La Roue (1923, Fr.) (aka The Wheel), 273 minutes, D: Abel Gance
Gance's ambitious, drawn-out, epic melodrama (at a cost of 3 million French francs that took 5 years to complete) was billed as "A Tragedy for Modern Times." The innovative film originally ran to over eight hours but was severely cut down to five hours. Innovative techniques included shooting most of the film on location, and rapid-cutting (montages) in the train-racing sequences. Its major star Severin-Mars, died in 1921 after the year and a half long shoot. He portrayed a widowed railway worker named Sisif who adopted and raised a daughter named Norma (Ivy Close), who eventually fell in love with Sisif's own son Elie (Gabriel de Gravone) - with tragic consequences.

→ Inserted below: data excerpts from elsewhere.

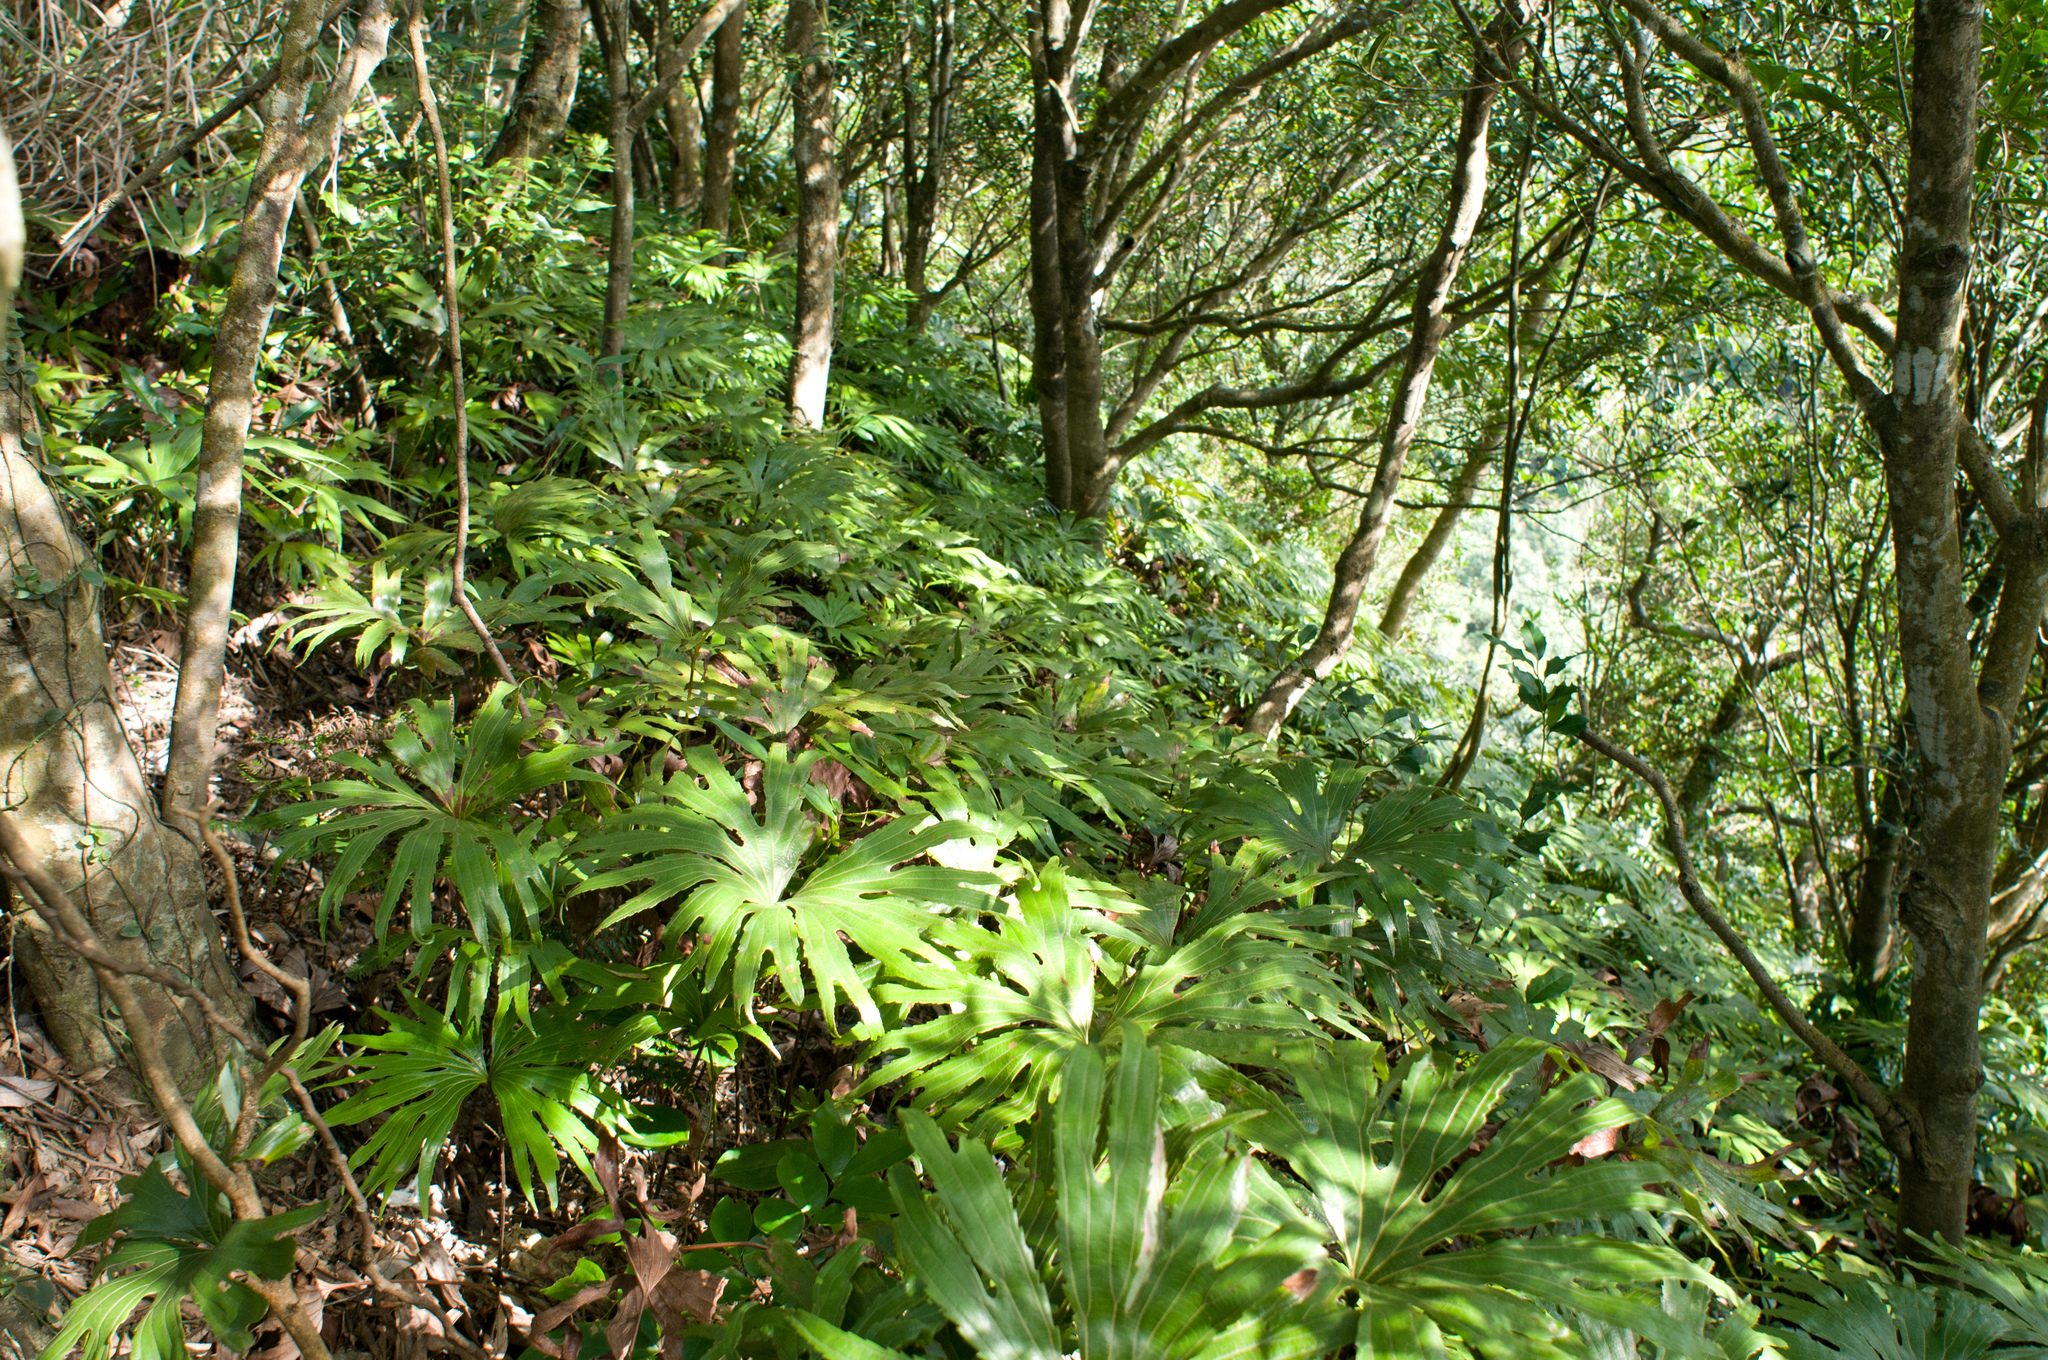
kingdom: Plantae
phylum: Tracheophyta
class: Polypodiopsida
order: Gleicheniales
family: Dipteridaceae
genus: Dipteris
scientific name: Dipteris conjugata
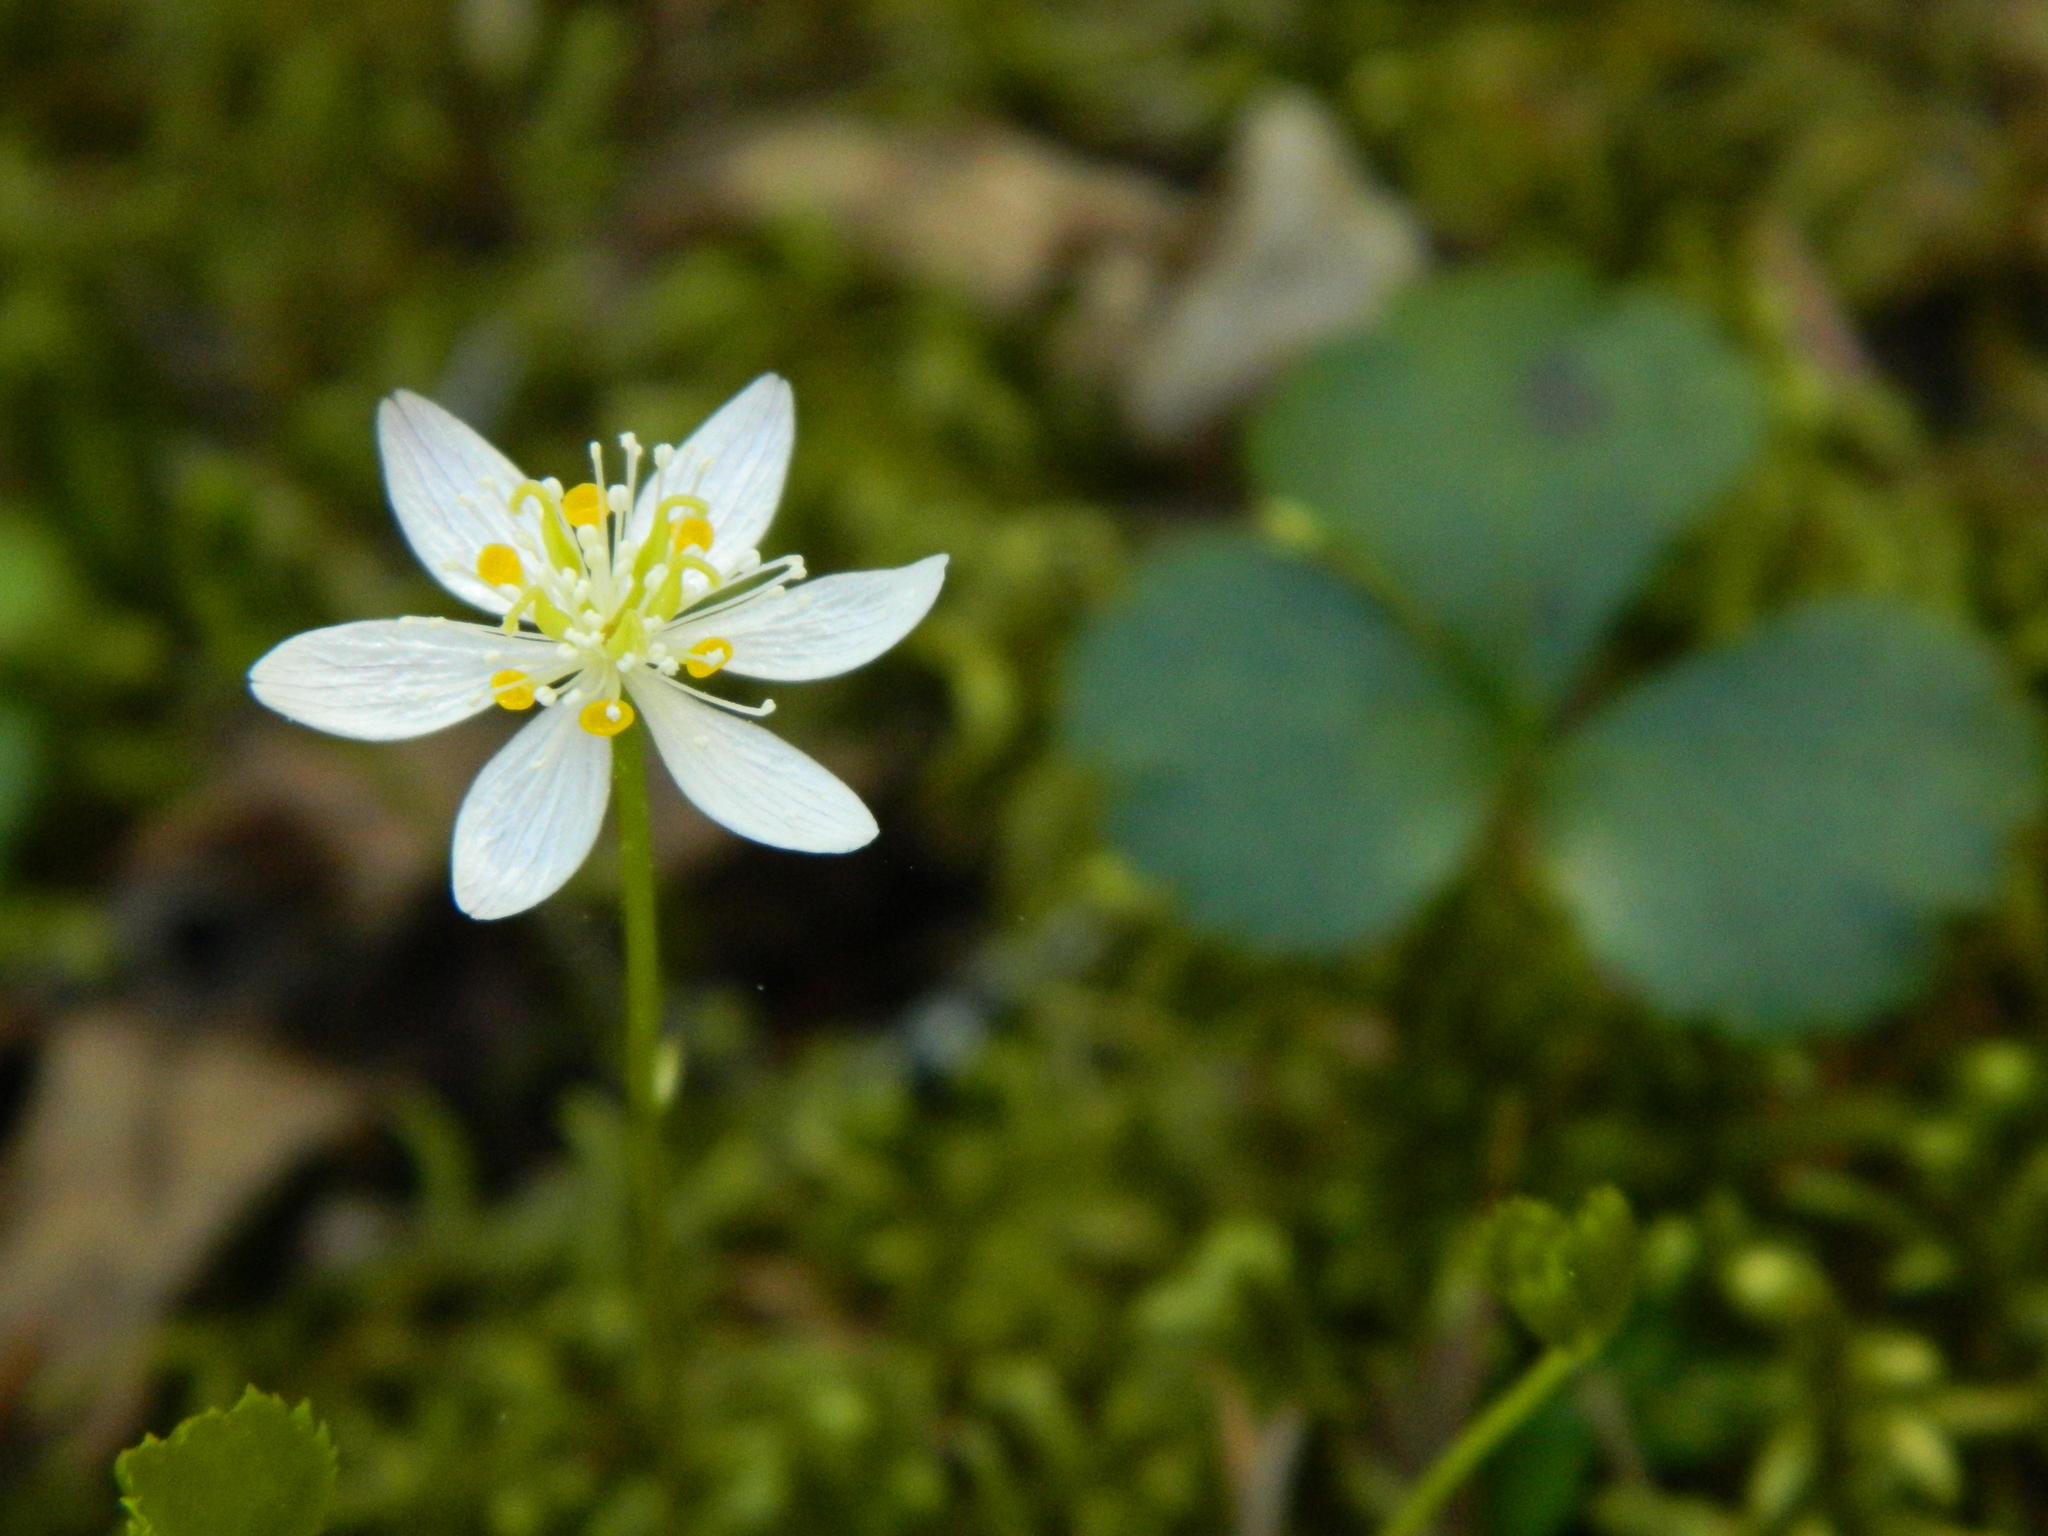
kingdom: Plantae
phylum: Tracheophyta
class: Magnoliopsida
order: Ranunculales
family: Ranunculaceae
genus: Coptis
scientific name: Coptis trifolia
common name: Canker-root
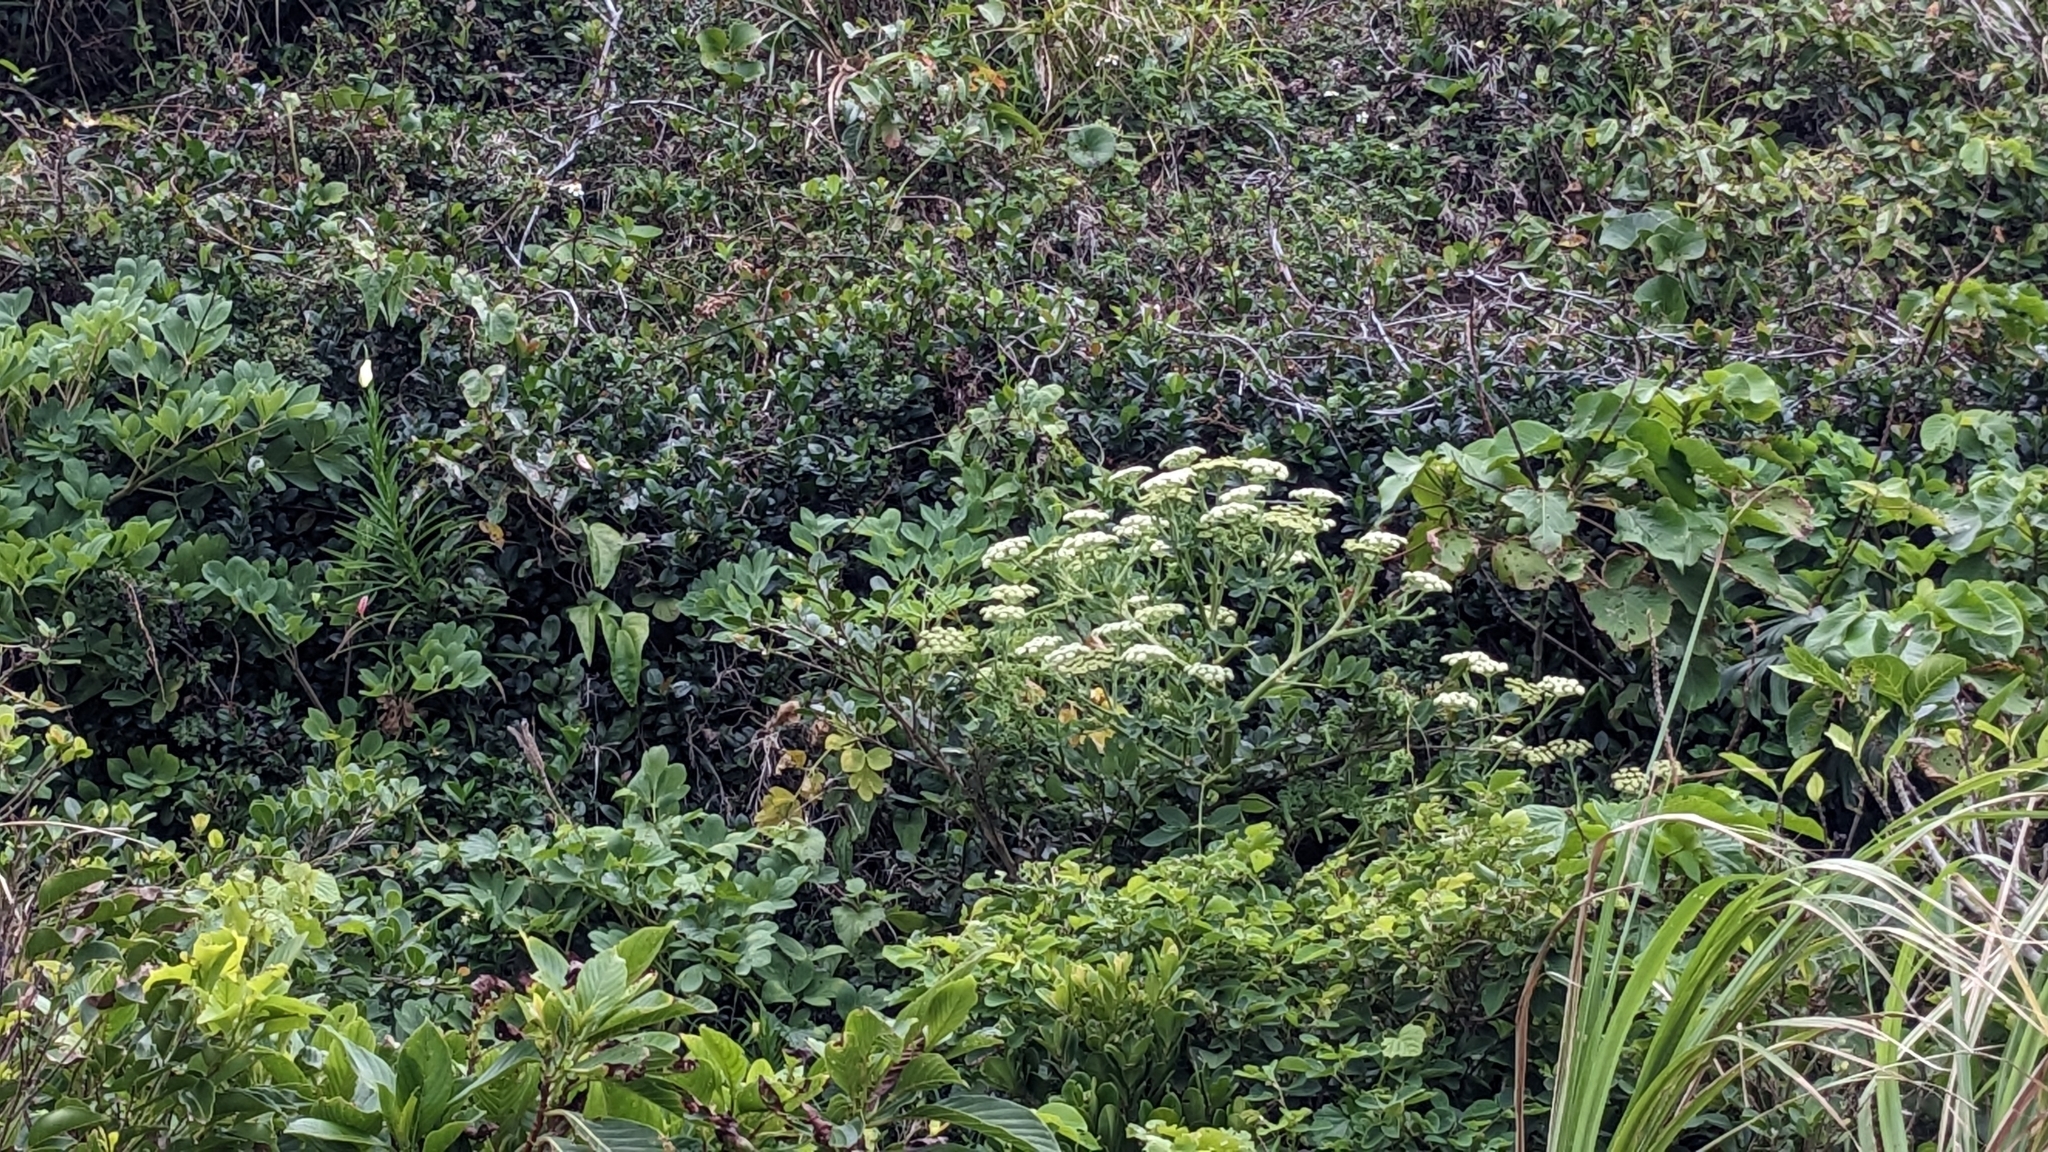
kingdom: Plantae
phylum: Tracheophyta
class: Magnoliopsida
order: Apiales
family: Apiaceae
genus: Peucedanum
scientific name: Peucedanum japonicum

Safety Last (1923), 77 minutes, D: Fred Newmeyer and Sam Taylor
One of Harold Lloyd's classic comedies (and his most-remembered film), in the role of the Boy in the big city. This successful film is most remarkable for its thrilling, hair-raising climax - a reckless, 'safety last,' humorous stunt on the side of a twelve-story skyscraper above busy city streets. The scary sequence was deliberately shot with most of the camera compositions including views of the perilous drop behind him. In the spectacular stunt sequence, he climbed the side of the building for a publicity stunt, and hung from the hands of a large clock in order to win prize money and his girl (Mildred Davis).
The Smiling Madame Beudet (1923, Fr.) (aka La Souriante Madame Beudet), 54 minutes, D: Germaine Dulac
A classic drama - and one of the earliest feminist films from avant-garde director Dulac. It daringly told of an intelligent and cultivated French housewife Madame Beudet (Germaine Dermoz) who was oppressed, unhappy, and restrained in her marriage to her repulsive, rude, and boring husband Monsieur Beudet (Alexandre Arquillière). Its main focus was how 'smiling' (sarcastically) Madame Beudet viewed her life and her histrionic husband. Exasperated by the major cultural differences between the couple, the Monsieur made fake attempts to commit suicide (with an unloaded gun) - but then one day, she actually loaded the gun with bullets - and then unhappily suffered remorse.